Repeat every entry exactly. Pictures stay out.

▶

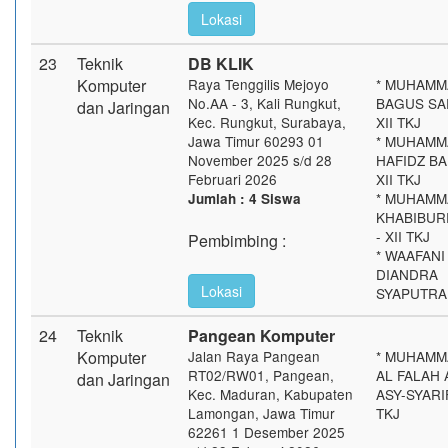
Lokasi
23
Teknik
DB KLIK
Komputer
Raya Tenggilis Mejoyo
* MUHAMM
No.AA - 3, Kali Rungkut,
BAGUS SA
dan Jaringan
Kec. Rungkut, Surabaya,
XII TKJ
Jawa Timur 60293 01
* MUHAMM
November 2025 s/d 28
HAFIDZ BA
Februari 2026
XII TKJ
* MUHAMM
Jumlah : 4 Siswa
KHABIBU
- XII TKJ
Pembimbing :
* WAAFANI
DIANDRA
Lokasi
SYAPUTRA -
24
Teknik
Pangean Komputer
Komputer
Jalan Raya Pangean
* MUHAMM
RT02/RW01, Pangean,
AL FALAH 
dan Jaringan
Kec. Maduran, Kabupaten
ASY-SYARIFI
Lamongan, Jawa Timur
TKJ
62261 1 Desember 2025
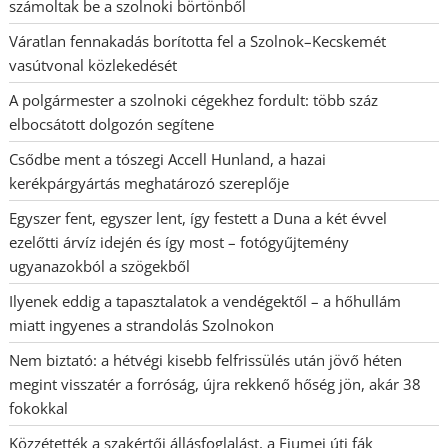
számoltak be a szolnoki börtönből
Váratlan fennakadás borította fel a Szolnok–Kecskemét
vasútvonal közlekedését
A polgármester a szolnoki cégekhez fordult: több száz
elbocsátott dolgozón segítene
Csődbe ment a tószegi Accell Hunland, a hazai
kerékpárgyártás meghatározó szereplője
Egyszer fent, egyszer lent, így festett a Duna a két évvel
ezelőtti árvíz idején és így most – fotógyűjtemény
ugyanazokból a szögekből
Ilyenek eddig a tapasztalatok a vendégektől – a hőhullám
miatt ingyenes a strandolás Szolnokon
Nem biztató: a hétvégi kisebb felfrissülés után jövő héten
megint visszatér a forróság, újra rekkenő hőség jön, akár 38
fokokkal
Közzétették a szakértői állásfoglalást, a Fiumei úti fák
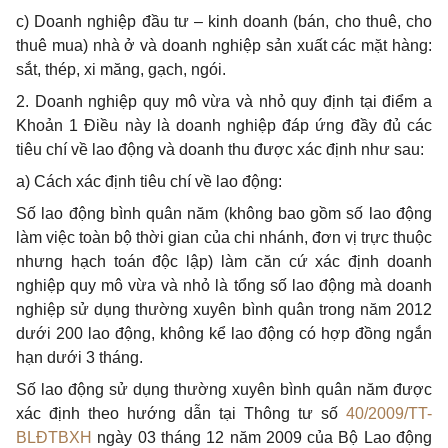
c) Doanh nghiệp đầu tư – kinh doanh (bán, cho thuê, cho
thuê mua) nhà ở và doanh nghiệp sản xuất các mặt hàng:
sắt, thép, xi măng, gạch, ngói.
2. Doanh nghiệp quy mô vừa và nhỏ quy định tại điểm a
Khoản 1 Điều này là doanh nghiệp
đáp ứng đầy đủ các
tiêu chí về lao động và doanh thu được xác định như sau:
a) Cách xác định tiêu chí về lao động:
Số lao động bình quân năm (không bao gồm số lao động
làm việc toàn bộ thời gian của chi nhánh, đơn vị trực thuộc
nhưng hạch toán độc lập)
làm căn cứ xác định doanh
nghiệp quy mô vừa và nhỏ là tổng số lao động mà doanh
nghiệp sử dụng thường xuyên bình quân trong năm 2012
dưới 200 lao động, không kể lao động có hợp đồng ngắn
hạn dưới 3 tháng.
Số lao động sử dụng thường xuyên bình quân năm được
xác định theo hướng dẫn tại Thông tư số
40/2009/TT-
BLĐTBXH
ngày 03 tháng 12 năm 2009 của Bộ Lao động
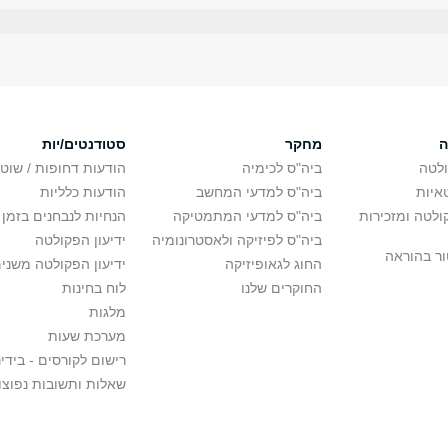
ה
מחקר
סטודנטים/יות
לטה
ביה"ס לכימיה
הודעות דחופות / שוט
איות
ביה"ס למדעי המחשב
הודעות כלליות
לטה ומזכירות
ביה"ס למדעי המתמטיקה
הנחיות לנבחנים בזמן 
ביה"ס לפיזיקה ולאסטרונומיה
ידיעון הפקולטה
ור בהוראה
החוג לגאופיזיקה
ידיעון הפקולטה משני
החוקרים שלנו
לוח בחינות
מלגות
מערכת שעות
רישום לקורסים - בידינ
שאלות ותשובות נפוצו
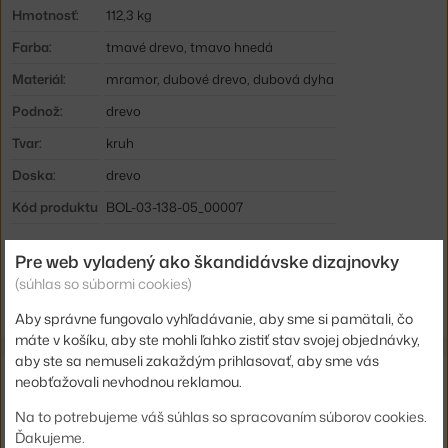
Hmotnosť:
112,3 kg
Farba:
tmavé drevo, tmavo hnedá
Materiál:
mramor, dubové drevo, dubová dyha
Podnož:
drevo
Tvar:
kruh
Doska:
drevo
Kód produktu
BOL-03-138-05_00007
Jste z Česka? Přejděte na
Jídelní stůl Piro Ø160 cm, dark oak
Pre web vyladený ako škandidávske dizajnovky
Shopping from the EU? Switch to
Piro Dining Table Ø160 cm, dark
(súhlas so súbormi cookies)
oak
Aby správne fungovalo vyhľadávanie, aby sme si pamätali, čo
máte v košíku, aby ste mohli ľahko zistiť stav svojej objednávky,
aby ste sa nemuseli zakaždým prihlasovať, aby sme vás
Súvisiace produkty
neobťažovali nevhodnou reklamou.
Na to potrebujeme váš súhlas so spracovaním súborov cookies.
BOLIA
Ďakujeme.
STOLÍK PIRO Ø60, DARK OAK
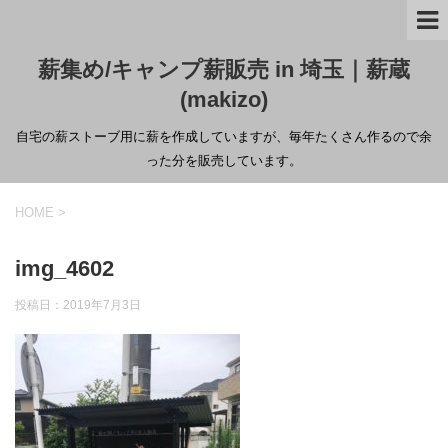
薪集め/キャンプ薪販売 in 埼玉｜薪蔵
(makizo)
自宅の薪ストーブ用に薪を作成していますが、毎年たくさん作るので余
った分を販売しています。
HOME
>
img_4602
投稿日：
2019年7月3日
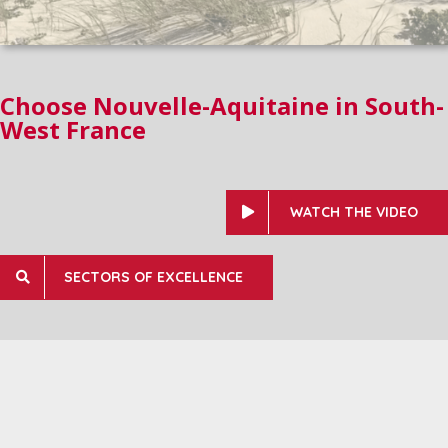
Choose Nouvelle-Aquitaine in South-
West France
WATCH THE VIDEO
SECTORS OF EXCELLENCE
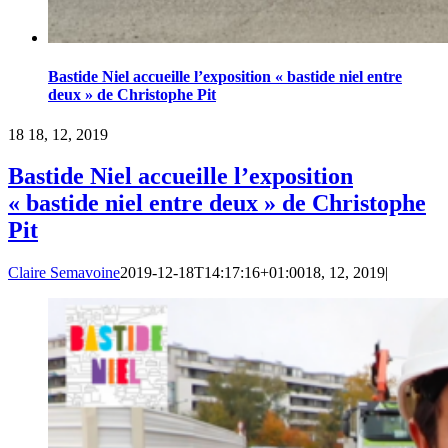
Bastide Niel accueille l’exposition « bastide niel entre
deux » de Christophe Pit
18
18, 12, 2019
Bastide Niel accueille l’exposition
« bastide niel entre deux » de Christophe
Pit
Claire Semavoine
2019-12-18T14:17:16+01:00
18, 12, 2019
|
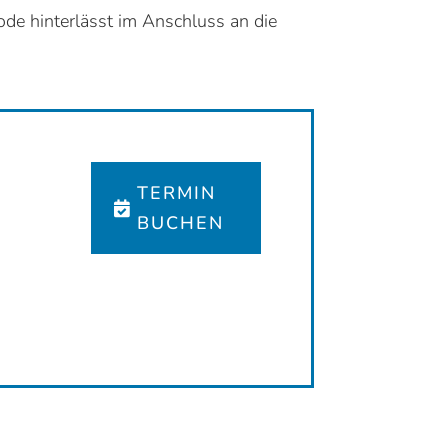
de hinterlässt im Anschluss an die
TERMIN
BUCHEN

◀

RESULT:
Lokasi
23
Teknik
DB KLIK
Komputer
Raya Tenggilis Mejoyo
* MUHAMM
No.AA - 3, Kali Rungkut,
BAGUS SA
dan Jaringan
Kec. Rungkut, Surabaya,
XII TKJ
Jawa Timur 60293 01
* MUHAMM
November 2025 s/d 28
HAFIDZ BA
Februari 2026
XII TKJ
* MUHAMM
Jumlah : 4 Siswa
KHABIBU
- XII TKJ
Pembimbing :
* WAAFANI
DIANDRA
Lokasi
SYAPUTRA -
24
Teknik
Pangean Komputer
Komputer
Jalan Raya Pangean
* MUHAMM
RT02/RW01, Pangean,
AL FALAH 
dan Jaringan
Kec. Maduran, Kabupaten
ASY-SYARIFI
Lamongan, Jawa Timur
TKJ
62261 1 Desember 2025
számoltak be a szolnoki börtönből
Váratlan fennakadás borította fel a Szolnok–Kecskemét
vasútvonal közlekedését
A polgármester a szolnoki cégekhez fordult: több száz
elbocsátott dolgozón segítene
Csődbe ment a tószegi Accell Hunland, a hazai
kerékpárgyártás meghatározó szereplője
Egyszer fent, egyszer lent, így festett a Duna a két évvel
ezelőtti árvíz idején és így most – fotógyűjtemény
ugyanazokból a szögekből
Ilyenek eddig a tapasztalatok a vendégektől – a hőhullám
miatt ingyenes a strandolás Szolnokon
Nem biztató: a hétvégi kisebb felfrissülés után jövő héten
megint visszatér a forróság, újra rekkenő hőség jön, akár 38
fokokkal
Közzétették a szakértői állásfoglalást, a Fiumei úti fák
c) Doanh nghiệp đầu tư – kinh doanh (bán, cho thuê, cho
thuê mua) nhà ở và doanh nghiệp sản xuất các mặt hàng:
sắt, thép, xi măng, gạch, ngói.
2. Doanh nghiệp quy mô vừa và nhỏ quy định tại điểm a
Khoản 1 Điều này là doanh nghiệp
đáp ứng đầy đủ các
tiêu chí về lao động và doanh thu được xác định như sau:
a) Cách xác định tiêu chí về lao động:
Số lao động bình quân năm (không bao gồm số lao động
làm việc toàn bộ thời gian của chi nhánh, đơn vị trực thuộc
nhưng hạch toán độc lập)
làm căn cứ xác định doanh
nghiệp quy mô vừa và nhỏ là tổng số lao động mà doanh
nghiệp sử dụng thường xuyên bình quân trong năm 2012
dưới 200 lao động, không kể lao động có hợp đồng ngắn
hạn dưới 3 tháng.
Số lao động sử dụng thường xuyên bình quân năm được
xác định theo hướng dẫn tại Thông tư số
40/2009/TT-
BLĐTBXH
ngày 03 tháng 12 năm 2009 của Bộ Lao động
ה
מחקר
סטודנטים/יות
לטה
ביה"ס לכימיה
הודעות דחופות / שוט
איות
ביה"ס למדעי המחשב
הודעות כלליות
לטה ומזכירות
ביה"ס למדעי המתמטיקה
הנחיות לנבחנים בזמן 
ביה"ס לפיזיקה ולאסטרונומיה
ידיעון הפקולטה
ור בהוראה
החוג לגאופיזיקה
ידיעון הפקולטה משני
החוקרים שלנו
לוח בחינות
מלגות
מערכת שעות
רישום לקורסים - בידינ
שאלות ותשובות נפוצו
Hmotnosť:
112,3 kg
Farba:
tmavé drevo, tmavo hnedá
Materiál:
mramor, dubové drevo, dubová dyha
Podnož:
drevo
Tvar:
kruh
Doska:
drevo
Kód produktu
BOL-03-138-05_00007
Jste z Česka? Přejděte na
Jídelní stůl Piro Ø160 cm, dark oak
Pre web vyladený ako škandidávske dizajnovky
Shopping from the EU? Switch to
Piro Dining Table Ø160 cm, dark
(súhlas so súbormi cookies)
oak
Aby správne fungovalo vyhľadávanie, aby sme si pamätali, čo
máte v košíku, aby ste mohli ľahko zistiť stav svojej objednávky,
aby ste sa nemuseli zakaždým prihlasovať, aby sme vás
Súvisiace produkty
neobťažovali nevhodnou reklamou.
Na to potrebujeme váš súhlas so spracovaním súborov cookies.
BOLIA
Ďakujeme.
STOLÍK PIRO Ø60, DARK OAK
薪集め/キャンプ薪販売 in 埼玉｜薪蔵
(makizo)
自宅の薪ストーブ用に薪を作成していますが、毎年たくさん作るので余
った分を販売しています。
HOME
>
img_4602
投稿日：
2019年7月3日
Choose Nouvelle-Aquitaine in South-
West France
WATCH THE VIDEO
SECTORS OF EXCELLENCE
Bastide Niel accueille l’exposition « bastide niel entre
deux » de Christophe Pit
18
18, 12, 2019
Bastide Niel accueille l’exposition
« bastide niel entre deux » de Christophe
Pit
Claire Semavoine
2019-12-18T14:17:16+01:00
18, 12, 2019
|
de hinterlässt im Anschluss an die
TERMIN
BUCHEN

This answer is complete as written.